First, we need to consider the basic logic of how a reduction operates. Here is a conceptual pseudocode for a 1D max reduction:
def max_reduction_1d(input):
max_val = input[0]
for value in input:
max_val = maximum(max_val, value)
return max_val
If we want to implement this with vector built-in, we can use max and vrpmax. The basic idea is:
Convert the loop_n into n//VEC_LEN, for each loop, perform the vector maximum operation using
max.Use
vrpmaxto compute the reductional maximum value of the vector computed by the previous step.

Here is the kernel code:
dtype = "uint32"
n = 8 * 4
@S.prim_func
def max_reduction_1d(a: S.ptr(dtype, "global"), b: S.ptr(dtype, "global")):
v_max = S.uint32x8(0) # for uint, init v_max with 0
for vi in range(n // 8):
va = S.vload(a + vi * 8)
v_max = S.max(v_max, va)
v_max = S.vrpmax(v_max)
b[0] = v_max[0]
Writing a Max Reduction Operator with 2-Dimensional Data (Alone Row Axis)

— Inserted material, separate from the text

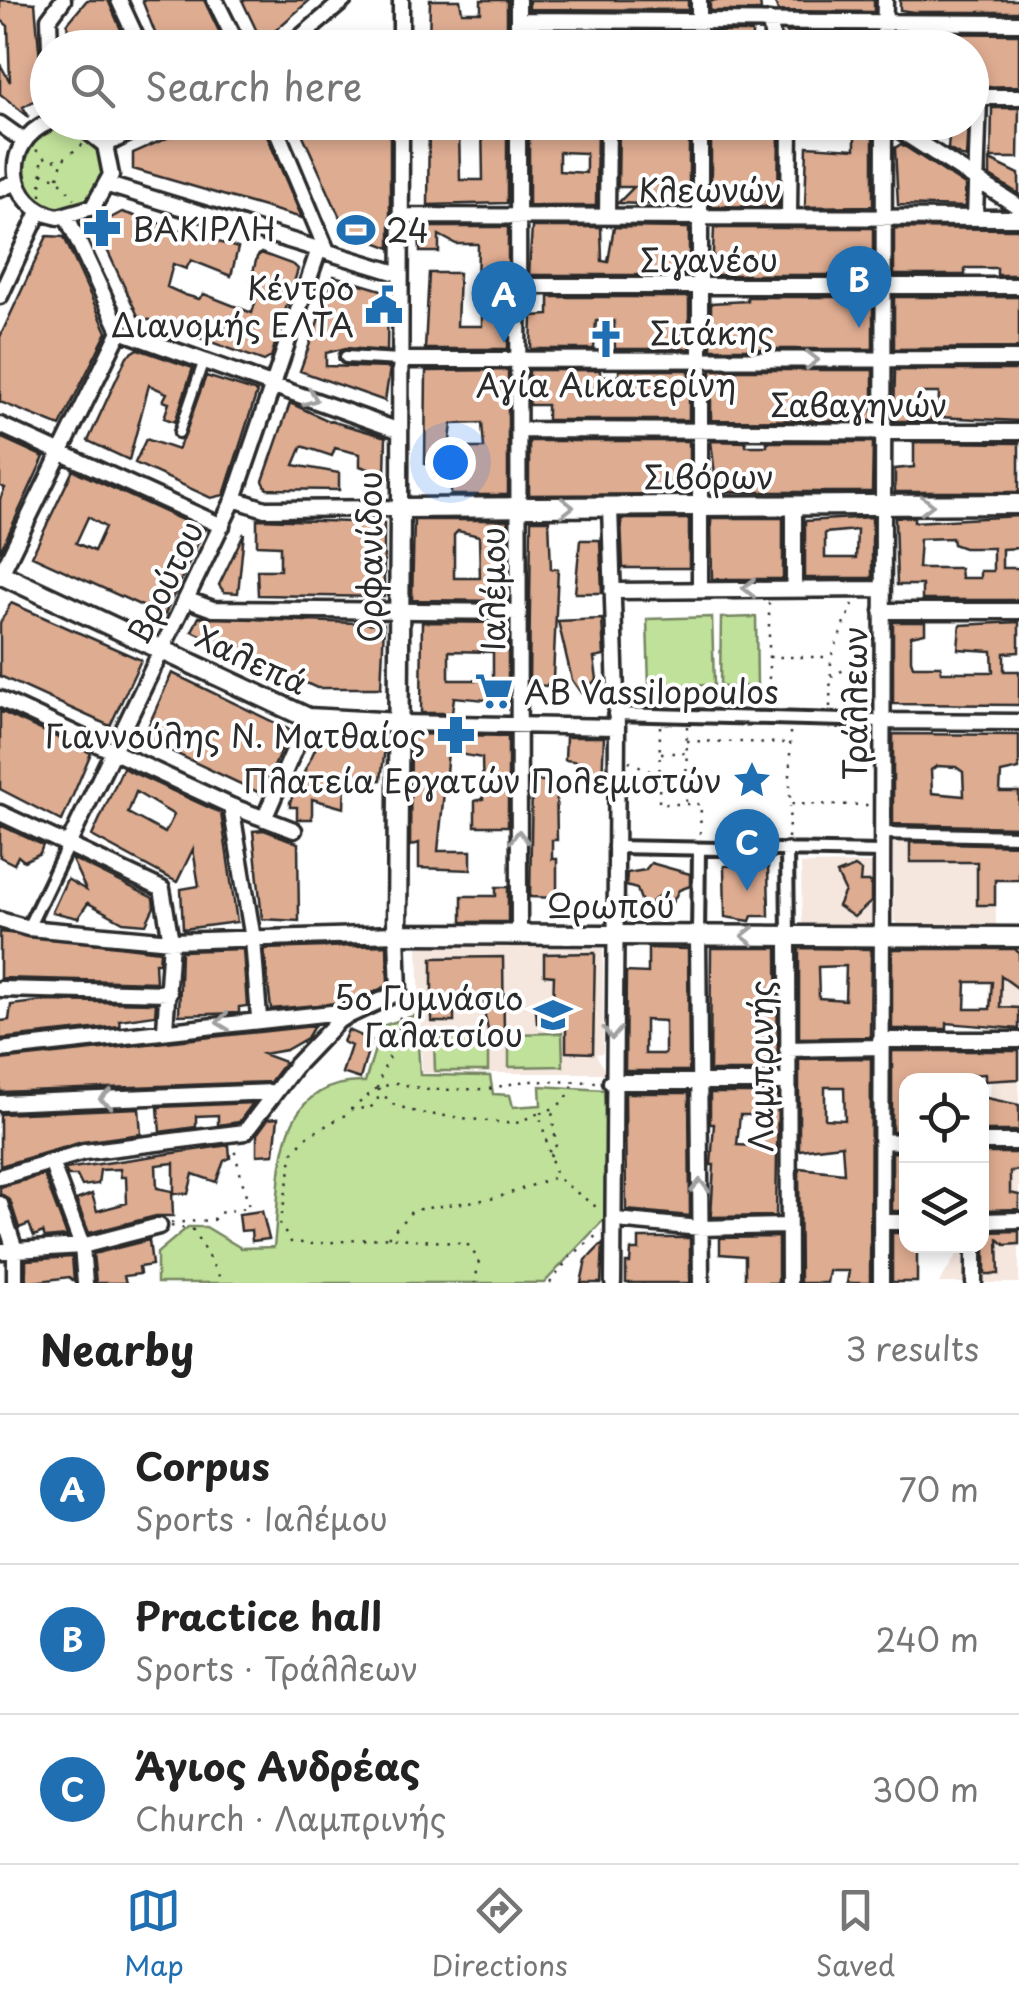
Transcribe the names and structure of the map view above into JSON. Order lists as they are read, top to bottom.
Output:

In this section, we want to compute the maximum along the rows of a 2D array:
input: [batch, n]
output: [batch]
Here is a conceptual pseudocode for a 2D max reduction along rows:
def max_reduction_2d(input):
result = []
for row in input:
max_val = row[0]
for value in row:
max_val = maximum(max_val, value)
result.append(max_val)
return result
In this case, we can split the batch dimensions into NUM_TEC parts, and for each TEC, reuse the 1-Dimension logic.

Here is the kernel code:
batch = 8
NUM_TEC = 4
each_tec_batch = batch // NUM_TEC
@S.prim_func
def max_reduction_2d(a: S.ptr(dtype, "global"), b: S.ptr(dtype, "global")):
# a [batch,n]
# b [batch]
for ti in S.tec_range(0, NUM_TEC):
for loop_t in range(each_tec_batch):
off_batch = ti * each_tec_batch + loop_t
# 1d-max reduction
v_max = S.uint32x8(0)
for vi in range(n // 8):
va = S.vload(a + off_batch * n + vi * 8)
v_max = S.max(v_max, va)
v_max = S.vrpmax(v_max)
# store output
b[off_batch] = v_max[0]
Complete Code
You can find the sample code in PYTHON_PACKAGE_PATH/tvm/aipu/samples/dsl/tutorial_3_reduce_op.py.
The placeholder PYTHON_PACKAGE_PATH represents the location where you install the Compass DSL
Python package, in general, it will be something like ~/.local/lib/python3.8/site-packages.